There are homes designed without attics, and there are homeowners who wish to raise their ceilings, but there are energy efficiency concerns with having no attic.
How I would love not to have to crawl around my attic, adding insulation, repairing ducts, or dealing with the equipment up there. We know that running ducts in a conditioned space can be more energy efficient, as can having the AC unit in a conditioned space. Water heaters tend to be more efficient when placed in the attic in Houston. You really should not use the attic as a storage space, because this can be a fire hazard. (I have seen attics so filled with items on my home inspections that I could hardly move through the attic space). In a way, you could think of the attic as wasted space inside your building envelope, so why do we need one.
I have noticed energy efficiency problems with homes that do not have attics, which can be fixed. Here is the scenario: the framing for the roof is made with a 2×6, and it has a duct running between the rafters to deliver conditioned air to the space below. The roof faces east at a forty five degree angle. The shingles are black. Houston, we have a problem (alright, figure me that line; I am in Houston after all). The duct is about six inches itself, so there can be little insulation on it. The shingles are perfect for catching the heat of the sun. Plus, I failed to mention that there are lights in this space too. I should include that the roof sheathing has no radiant film on the underside as well. Sounds like I am making up the perfect scenario for failure doe it not. I am describing a town home that I inspected. What annoys me is the fact that this scenario is not out of the ordinary.
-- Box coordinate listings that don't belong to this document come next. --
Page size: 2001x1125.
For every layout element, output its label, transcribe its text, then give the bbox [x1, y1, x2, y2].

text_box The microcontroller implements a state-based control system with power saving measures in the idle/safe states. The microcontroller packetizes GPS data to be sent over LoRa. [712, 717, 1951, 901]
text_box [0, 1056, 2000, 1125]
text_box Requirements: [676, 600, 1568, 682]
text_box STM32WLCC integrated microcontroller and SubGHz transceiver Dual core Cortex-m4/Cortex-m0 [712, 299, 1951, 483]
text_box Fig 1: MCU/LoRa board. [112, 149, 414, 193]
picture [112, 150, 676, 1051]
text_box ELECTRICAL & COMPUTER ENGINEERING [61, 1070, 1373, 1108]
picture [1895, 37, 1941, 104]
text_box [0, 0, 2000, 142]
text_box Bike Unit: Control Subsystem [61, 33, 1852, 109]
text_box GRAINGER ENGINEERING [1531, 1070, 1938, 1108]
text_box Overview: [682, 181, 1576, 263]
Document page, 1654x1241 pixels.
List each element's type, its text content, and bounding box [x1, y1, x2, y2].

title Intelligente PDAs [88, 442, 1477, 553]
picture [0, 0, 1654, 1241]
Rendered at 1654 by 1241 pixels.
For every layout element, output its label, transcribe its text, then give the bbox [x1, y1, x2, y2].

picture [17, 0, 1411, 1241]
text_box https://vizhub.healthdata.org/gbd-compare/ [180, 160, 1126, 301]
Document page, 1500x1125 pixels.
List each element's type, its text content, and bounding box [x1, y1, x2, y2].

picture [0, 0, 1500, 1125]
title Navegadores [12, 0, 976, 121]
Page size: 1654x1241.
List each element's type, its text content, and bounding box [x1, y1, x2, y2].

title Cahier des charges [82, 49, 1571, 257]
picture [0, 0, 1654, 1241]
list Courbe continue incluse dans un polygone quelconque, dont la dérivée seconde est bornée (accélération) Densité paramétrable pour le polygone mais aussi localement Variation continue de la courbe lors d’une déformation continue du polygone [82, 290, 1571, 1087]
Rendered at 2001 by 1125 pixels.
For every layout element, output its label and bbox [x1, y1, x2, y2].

So how do we make a home without an attic? I know this may not be practical from all design styles, but we need to avoid running and placing any appliances or ducts in the little space that we have. We also need to consider making the most of the space under the roof. Depending on your climate, choose the best roof material to achieve efficiency. Hotter climates like Houston should have lighter colored roofs or roofs with a reflective coating element in them. If you are in Toronto, you will want a darker color roof. Sticking with Houston, you want the radiant barrier under the roof. The best option is to have the sheathing with the foil on the underside, because we need to make use of every inch of space. Under the sheathing, we will need to run baffles from the soffit to the ridge of the roof. The air flow will help with energy usage, but we need this air flow to deal with moisture. No matter how good your roof is now, you will have to deal with moisture penetration at some point. This means we need vents at the soffit and the ridge. Now we have five inches left (most baffles are about one inch thick and the rafter is six inches (2×6). Each inch of insulated space may give us an R3 insulating factor. (Since I discovered mentioning R factors was not commonly understood, I give this basic definition: R-factor is a measure of resistance to heat transfer). With five inches, we will be obtaining an R15. Not really great in our climate. Other homes have 2×8 rafters, which would give us an R21. We may also want to be concerned with thermal bridging (heat will transfer through the wood of the rafters past your insulation, but wood itself has an R-factor, which varies with wood species). The most common solution is to use spray foam insulation. You could add firring strips to increase the size of the rafters to create a deeper space for the insulation. It would be great to achieve at least an R30, which means having a space that is eleven inches deep. There are films that can go over the insulation to help stop thermal bridging. In Houston, this film should not be a moisture barrier due to our humidity problem. Finally, we can put on our ceiling covering (drywall).
If I am not suppose to run the wires and ducts in that space, where do they go? Create utility chases for the ducts under the ceiling covering or along the walls. These chases can be created for wiring too. Instead of recessed lights in the ceiling, consider track lighting or floor lamps. The wiring chases can be hidden in architectural elements in the ceiling. Here again, we have to consider the home decor and style. Many cathedral ceilings have not attic above them. On these ceilings, I typically see a decorative feature made to look like wood beams. I have not seen this done often (hardly at all), but I have seen designers create pattern with sheetrock to create an interesting ceiling scape.Other designers create a raised ceiling by making a lower ceiling along the edges of the room. These lower ceilings would make great chases for the ducts, wiring, recessed lights.
You have to plan carefully; however, eliminating the attic might be anenergy efficient solution. The real problem is determining how to meet other needs when we do not have use of that space. I would not run a metal conduit tube along a wall or ceiling to a fixture. I would not run the duct without a covering to hide it. I have seen both of these things done, and this detracts from the appearance of the home.